5o Les confessions de foi (1528-1531). — On peut trouver, parmi les œuvres de Zwingli, au moins quatre confessions de foi. Nous en avons signalé une ci-dessus, col. 3740, dans Eine kurze Anleitung, de 1523. Une seconde serait le premier sermon donné à Berne, lors de la dispute de 1528, sur le symbole des Apôtres. Nous n’y remarquerons que l’affirmation très nette par l’auteur de la perpétuelle virginité de Marie, et également un exposé nouveau de la doctrine eucharistique zwinglienne que l’on ne s’attendait pas à trouver dans le commentaire du symbole. Il y déclare fièrement que « personne ne l’a conduit à la vraie interprétation de l’eucharistie, si ce n’est la foi ». Il veut dire que la vraie foi n’a nul besoin d’être nourrie comme le pense Luther. Une foi qu’il faut nourrir ne serait donc pas la vraie foi !

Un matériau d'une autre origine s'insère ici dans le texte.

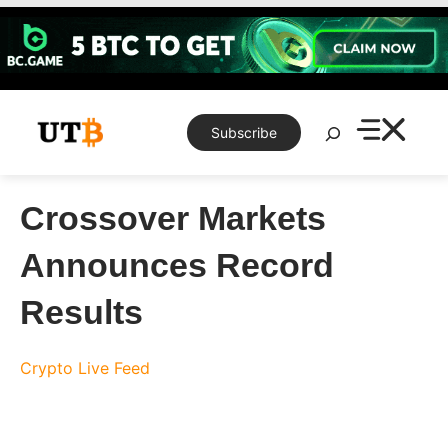
Skip
to
content
Search
Subscribe
Crossover Markets
Announces Record
Results
Crypto Live Feed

On possède encore une confession posthume de Zwingli intitulée Brevis ac distincta Summa sive expositio christianæ fidei ab Huldrico Zwinglio prædicatæ. Elle était adressée comme le Commentarius de 1525, ci-dessus col. 3740, au roi de France François Ier, toujours dans le vain espoir de le gagner sinon à la religion zurichoise du moins à une alliance contra l’empereur. Elle fut composée au cours de 1531 et publiée seulement en 1536.